Tapfer versuchte Angela Merkel auf dem Bankentag Ende März, der deutschen Geldelite auszureden, dass sie sich bei der nächsten Krise wieder auf die Regierung verlassen könne: "Die Spielregeln der sozialen Marktwirtschaft gelten auch für Finanzinstitute. Unternehmen, die scheitern, verlassen den Markt." Die Banker nahmen die Botschaft gelassen auf; wissend, dass sich kein Staat einen satten Banken-Crash leisten kann.

Wirkungsvoller als hohle Drohungen wären rigide Regeln, die das Geldgewerbe zurückführt auf seine Kerndisziplinen: gespartes Geld entgegennehmen, Kredite an Wirtschaft und Private ausreichen. Die Geldbranche hat sich in den vergangenen Jahrzehnten immer weiter von jenem Teil der Wirtschaft entfernt, der reale Werte schafft. Sie mehrt nicht mehr den allgemeinen Wohlstand, sondern vornehmlich den ihrer Vorleute.

In den USA und in Großbritannien hat der Finanzsektor seinen Anteil am Sozialprodukt auf acht Prozent verdoppelt. Der Anteil der Gewinne aber lag vor der Krise bei 15 Prozent. Selbst die nicht gerade wirtschaftskritische "FAZ" schrieb: "Das angebliche Produktivitätswunder der Banker war nur eine Illusion."

Vorschläge gibt es zuhauf

Was tun? Der Stresstest, den die Europäer jetzt wieder inszenieren, ist sicher keine Lösung. Beim letzten Probelauf vor einem Jahr waren die Kriterien so weich definiert, dass ihn die irischen Banken mühelos bestehen konnten. Wenige Monate später waren sie alle zahlungsunfähig.

Es gibt Vorschläge zuhauf, wie die Branche gesundgeschrumpft und risikoärmer werden kann. Beispielsweise

  • eine Steuer, die mit der Größe der Bank progressiv ansteigt und somit kleinere Einheiten fördert, Größenwachstum bestraft.

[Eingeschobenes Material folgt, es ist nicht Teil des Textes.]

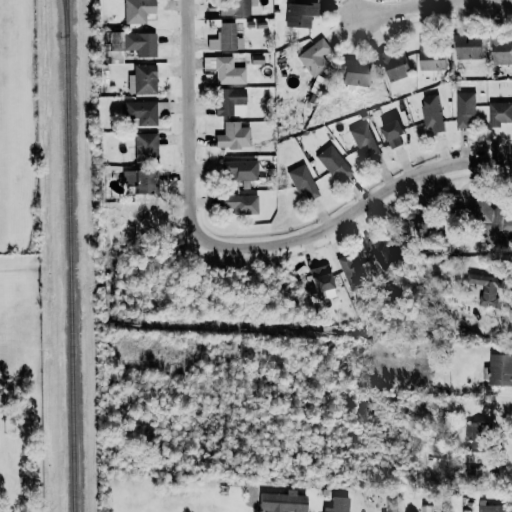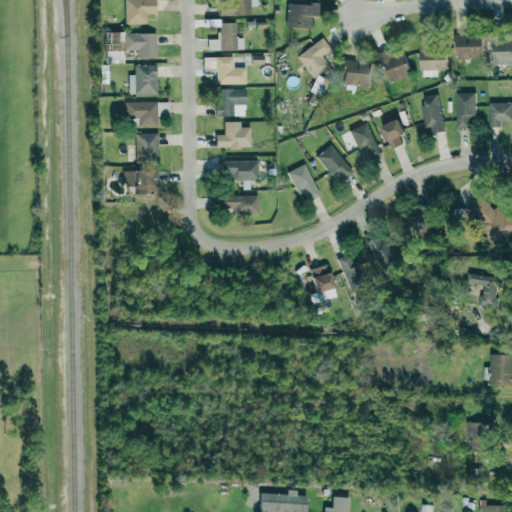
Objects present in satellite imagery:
railway: (65, 5)
road: (406, 5)
building: (236, 7)
building: (137, 10)
building: (300, 14)
building: (225, 37)
building: (128, 44)
building: (467, 45)
building: (501, 49)
building: (314, 56)
building: (256, 59)
building: (393, 64)
building: (224, 69)
road: (454, 69)
building: (355, 72)
building: (142, 79)
building: (319, 85)
building: (228, 100)
building: (161, 107)
building: (464, 109)
building: (141, 112)
building: (431, 112)
building: (499, 113)
road: (195, 121)
building: (392, 132)
building: (232, 136)
building: (364, 142)
building: (145, 147)
building: (333, 163)
building: (240, 169)
building: (140, 180)
building: (302, 181)
building: (240, 204)
road: (362, 208)
building: (491, 220)
building: (421, 225)
building: (382, 251)
railway: (68, 256)
building: (345, 267)
building: (318, 278)
building: (487, 288)
road: (492, 331)
building: (498, 369)
building: (476, 436)
building: (282, 501)
building: (391, 504)
building: (337, 505)
building: (490, 508)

  • ein Verbot von komplexen Verbriefungen, wie sie ursächlich waren für den Crash 07/08 und wie sie jetzt wieder um sich greifen; inzwischen werden allein hierzulande fast eine halbe Million unterschiedlicher Wertpapierzertifikate angeboten, Papiere, die für viele undurchschaubar sind.

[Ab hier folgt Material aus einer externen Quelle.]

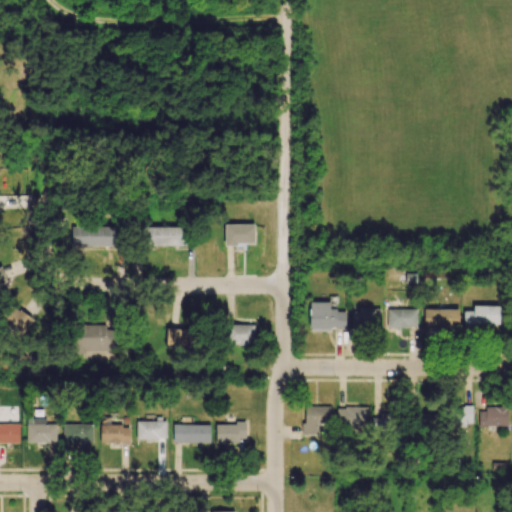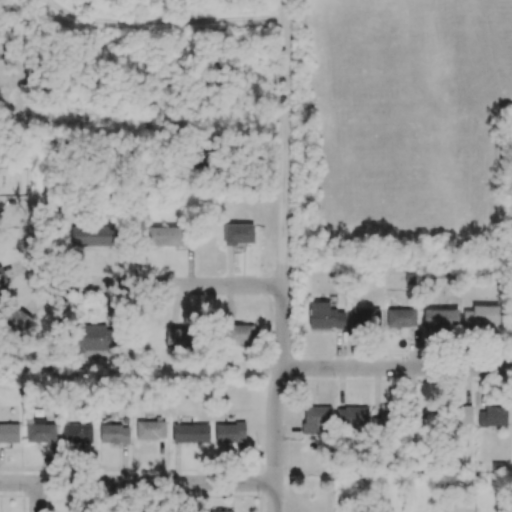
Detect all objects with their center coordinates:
road: (47, 192)
building: (238, 234)
building: (93, 235)
building: (164, 236)
road: (283, 256)
building: (2, 283)
road: (165, 285)
building: (481, 315)
building: (324, 316)
building: (365, 318)
building: (400, 318)
building: (440, 319)
building: (17, 321)
building: (238, 334)
building: (93, 338)
building: (176, 338)
road: (396, 367)
building: (461, 415)
building: (351, 416)
building: (491, 417)
building: (314, 418)
building: (421, 421)
building: (381, 423)
building: (150, 429)
building: (39, 430)
building: (228, 432)
building: (9, 433)
building: (76, 433)
building: (113, 433)
building: (190, 433)
road: (137, 482)
road: (36, 497)
building: (222, 511)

  • ein rigoroses Vorgehen gegen Finanzhäuser, die schärfere Eigenkapital-Auflagen umgehen, indem sie - wie jetzt massenweise praktiziert - ihre Kreditrisiken in ein unkontrolliertes Schattenbankensystem von Hedgefonds verschieben.

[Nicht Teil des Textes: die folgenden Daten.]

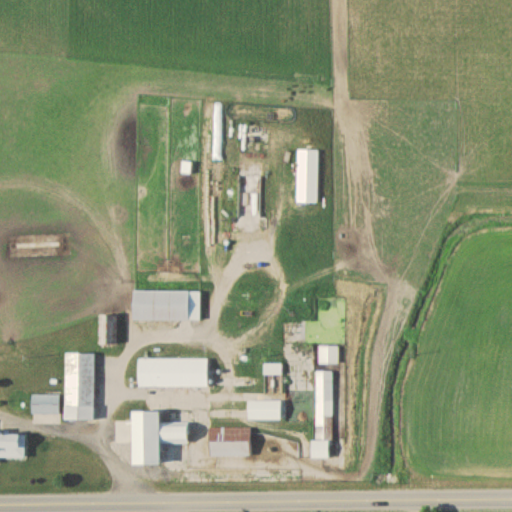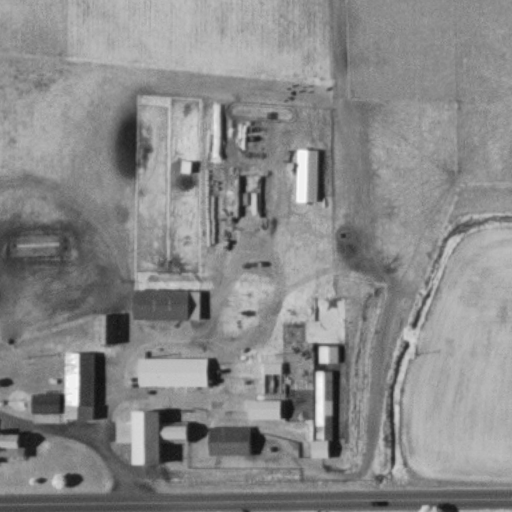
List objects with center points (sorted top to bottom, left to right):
building: (163, 308)
building: (109, 332)
building: (174, 376)
building: (81, 390)
building: (324, 405)
building: (46, 407)
road: (52, 429)
road: (107, 435)
building: (157, 439)
building: (232, 444)
building: (13, 448)
building: (321, 452)
road: (256, 501)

  • Einschränkung der beliebten Übung, lang laufende Kredite mit kurzfristig rückzahlbarem Geld zu finanzieren; jene Praxis, die bei der Hypo Real Estate in den Untergang führte.

Viele Ideen, doch nichts geschieht. Hauptsächlich, weil Amerikaner und Engländer unter dem Druck ihrer mächtigen Geldhäuser bisher viele Vorschläge blockieren. Aber auch, weil es unter den großen Industrienationen an einer Persönlichkeit mangelt, die wirkungsvoll eine Reformagenda vorantreibt.

Auf dem Bankentag Ende März hat Bundespräsident Christian Wulff eine Rede gehalten, in der er erstaunlich direkt mit seinem Publikum abrechnete. "Haben wir aus den Fehlern wirklich gelernt?", fragte das deutsche Staatsoberhaupt sich und die Bankerelite. Und gab die Antwort: "Mein Fazit lautet: Nein - weder haben wir die Ursachen der Krise beseitigt, noch können wir heute sagen: Gefahr erkannt - Gefahr gebannt."

Es ist bezeichnend, dass Wulffs Standpauke - in ihrer Qualität durchaus vergleichbar mit Roman Herzogs Ruck-Rede aus dem Jahr 1997 - in Deutschland kaum zur Kenntnis genommen wurde. Das Banken-Thema ist erst mal abgehakt.

Bis zum nächsten großen Crash.

Anmerkung der Redaktion: Der Vorstandschef der Commerzbank heißt natürlich Martin Blessing und nicht Jürgen, wie es in einer ersten Fassung des Textes hieß. Wir bitten den Fehler zu entschuldigen.